======== Exercise data ========

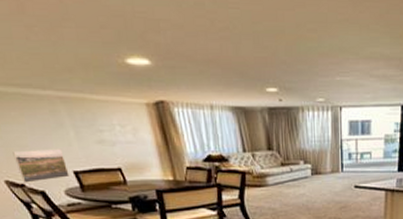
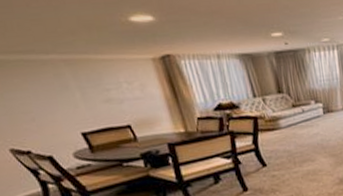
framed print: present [13,148,70,183] -> none [17,111,78,150]

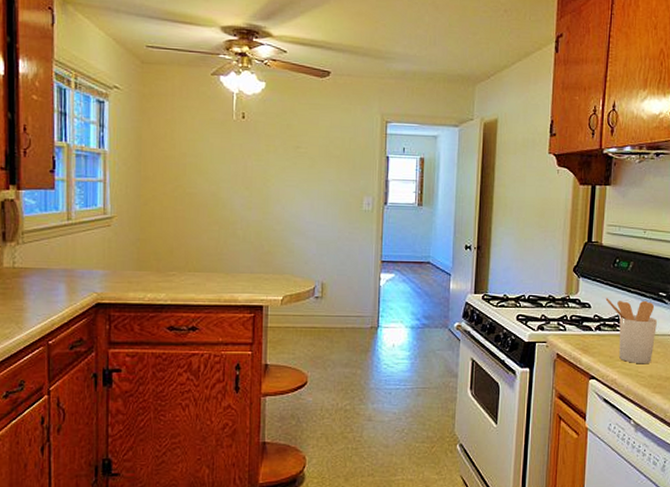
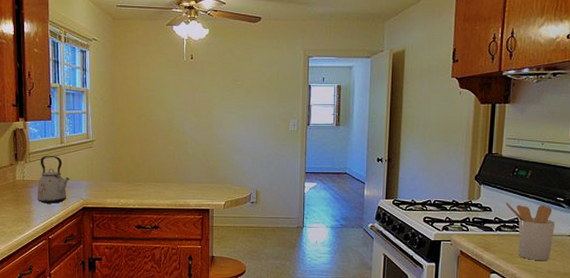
kettle: none [32,235,79,299] -> present [37,155,70,204]

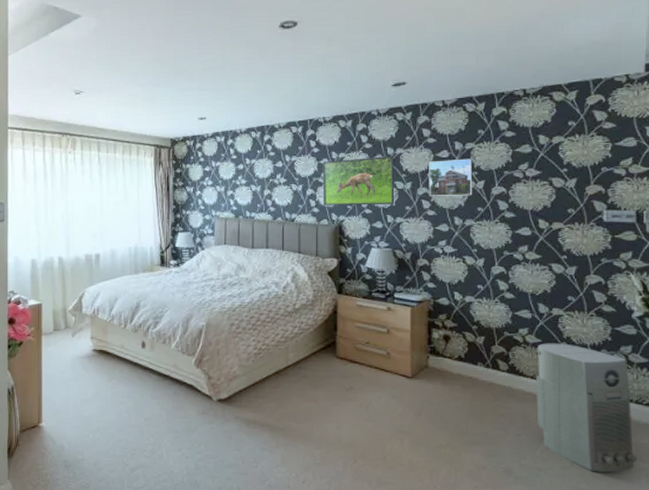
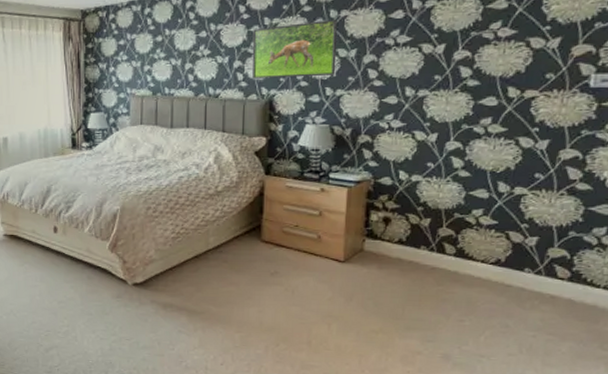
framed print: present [429,158,473,197] -> none [376,18,432,65]
air purifier: present [535,343,638,473] -> none [484,225,600,360]

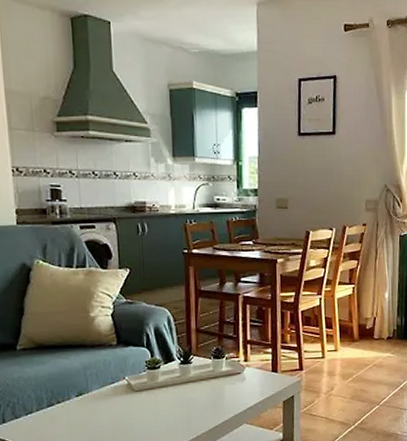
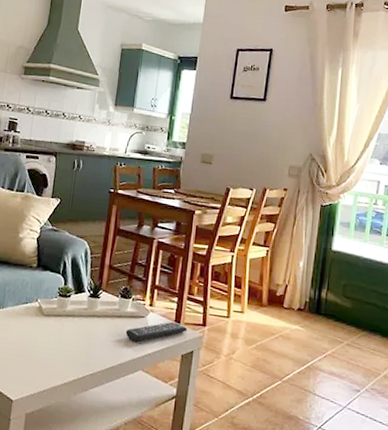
remote control: none [224,371,286,398] -> present [125,321,188,342]

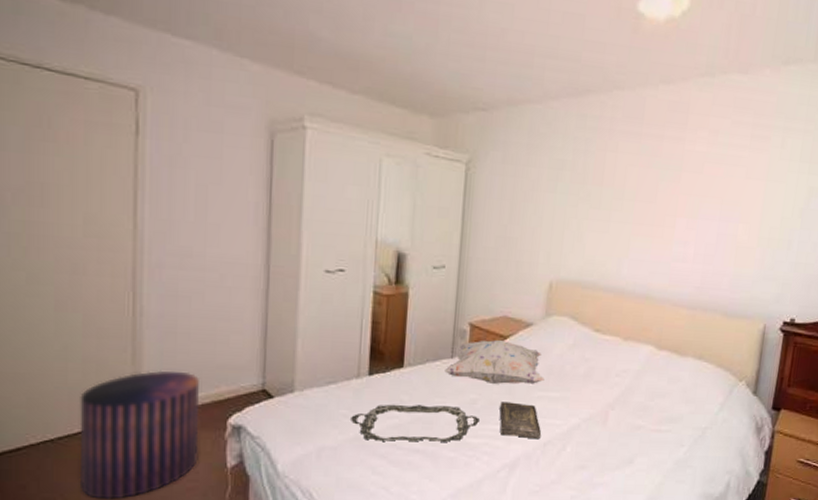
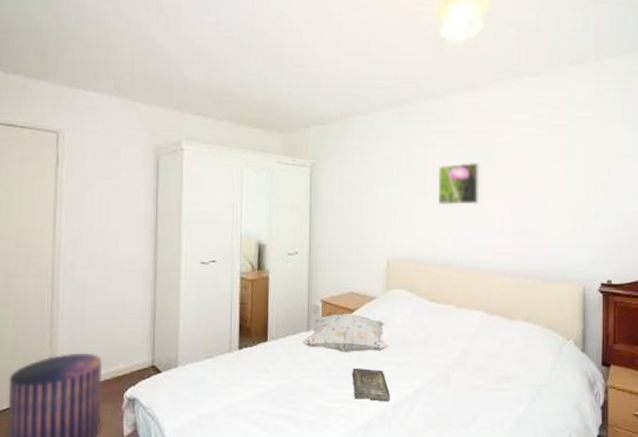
serving tray: present [351,404,479,442] -> none [225,373,335,408]
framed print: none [615,172,668,223] -> present [437,162,480,205]

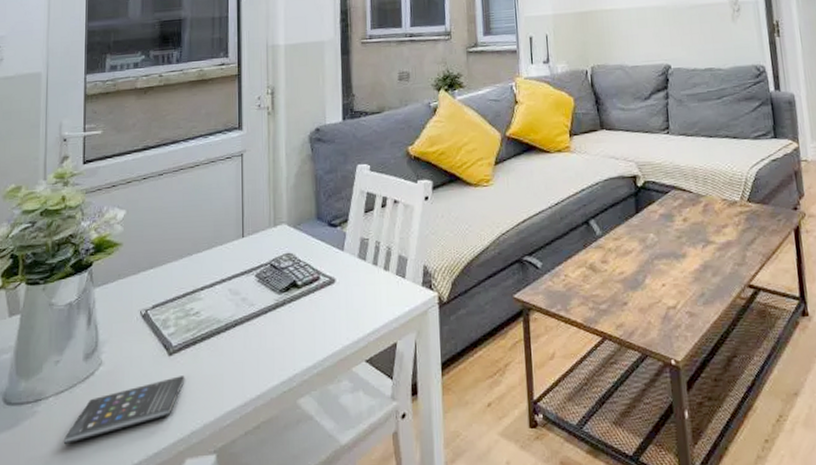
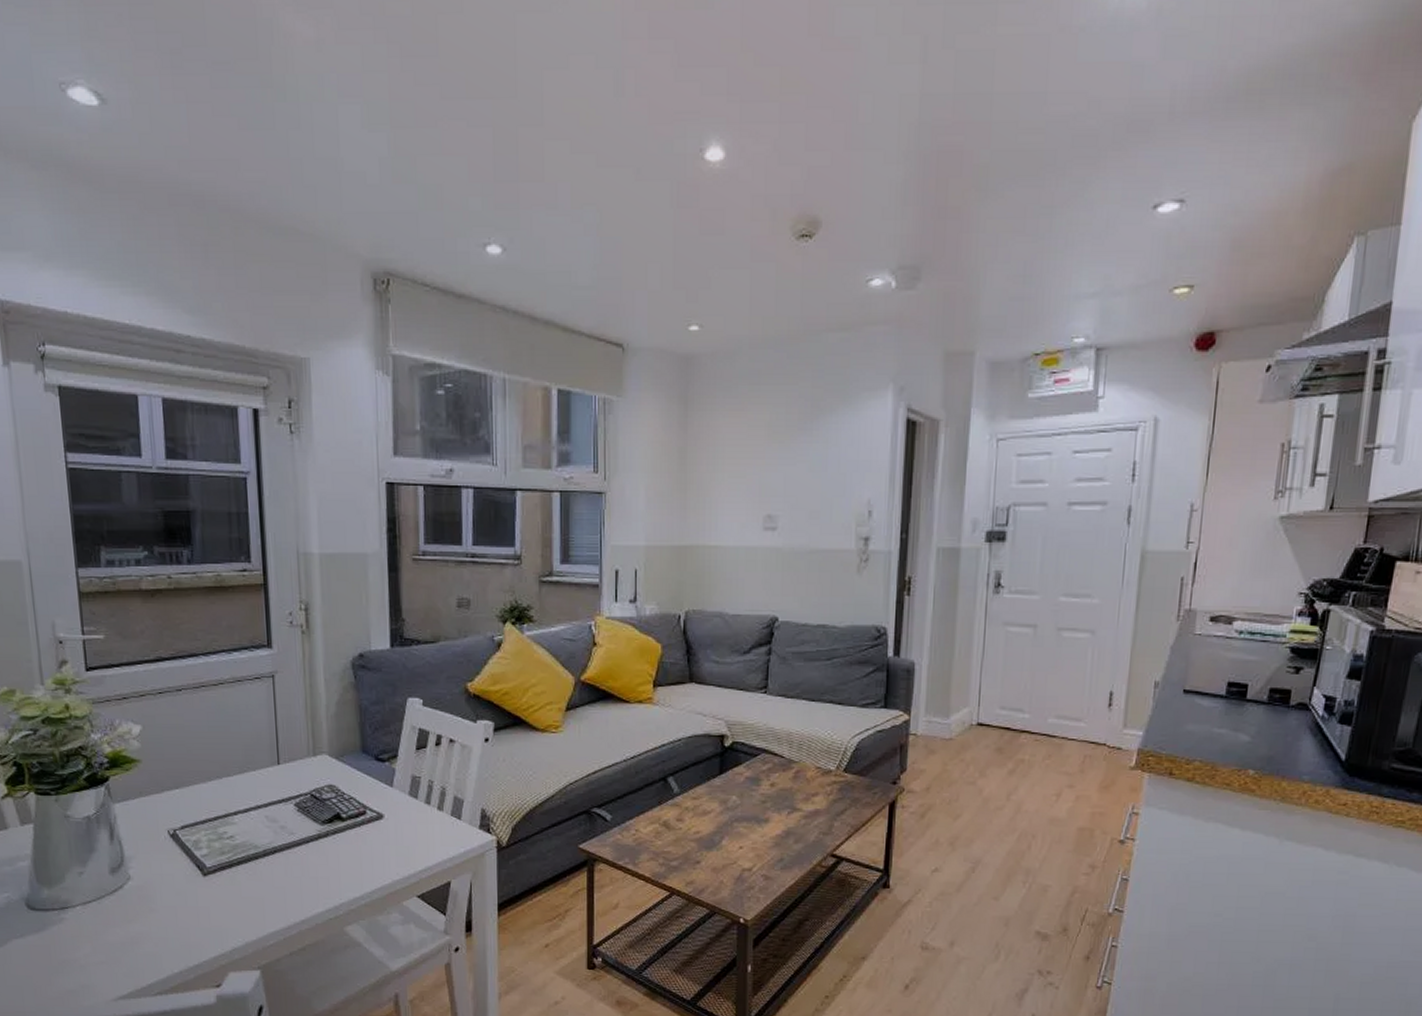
smartphone: present [63,376,185,445] -> none [96,896,223,951]

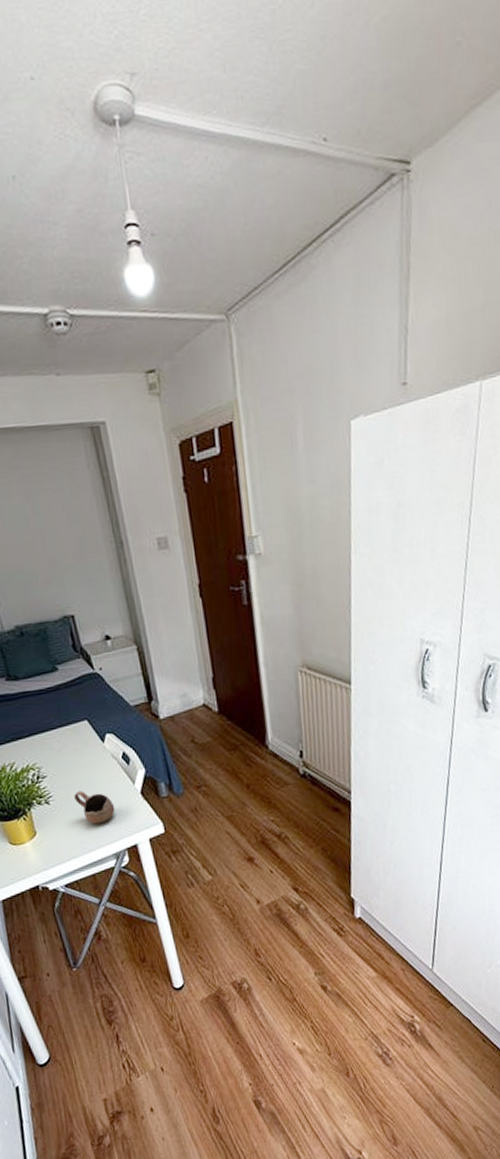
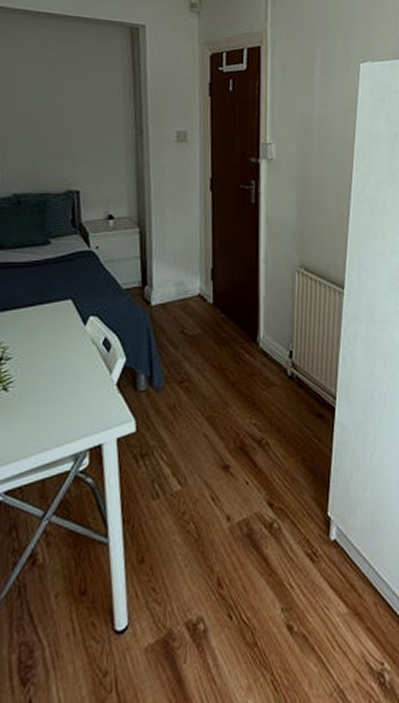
cup: present [74,791,115,824] -> none [39,377,84,418]

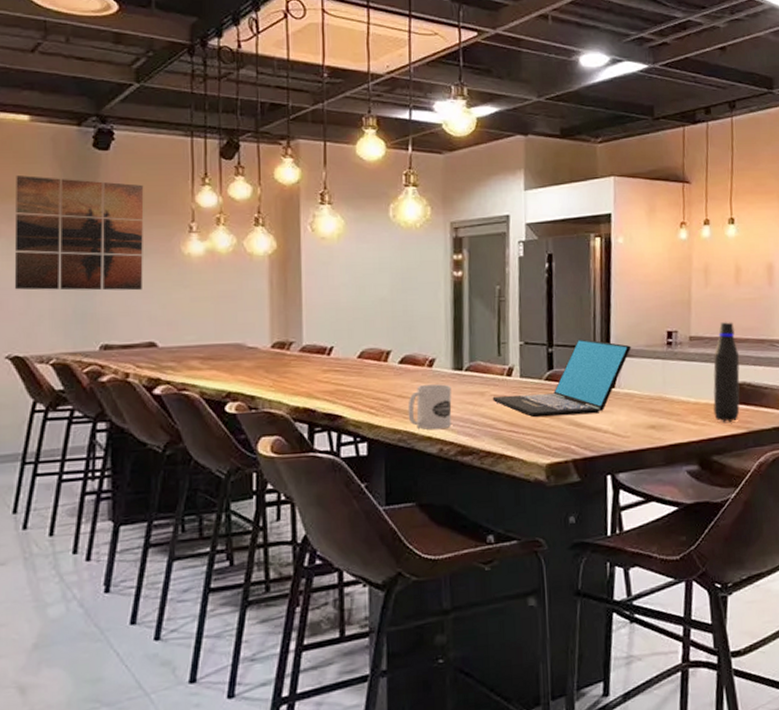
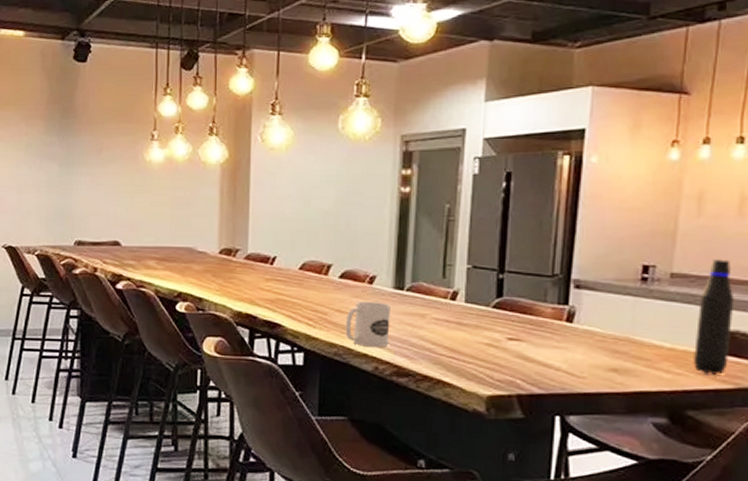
wall art: present [14,176,144,291] -> none [9,86,114,193]
laptop: present [492,338,632,417] -> none [433,266,597,349]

========

Exercise prompt »
Each record should be printed again precisely, though not its pictures.

Reply to the task »
framed print: present [13,148,70,183] -> none [17,111,78,150]

kettle: none [32,235,79,299] -> present [37,155,70,204]

framed print: present [429,158,473,197] -> none [376,18,432,65]
air purifier: present [535,343,638,473] -> none [484,225,600,360]

remote control: none [224,371,286,398] -> present [125,321,188,342]

serving tray: present [351,404,479,442] -> none [225,373,335,408]
framed print: none [615,172,668,223] -> present [437,162,480,205]

smartphone: present [63,376,185,445] -> none [96,896,223,951]

cup: present [74,791,115,824] -> none [39,377,84,418]

wall art: present [14,176,144,291] -> none [9,86,114,193]
laptop: present [492,338,632,417] -> none [433,266,597,349]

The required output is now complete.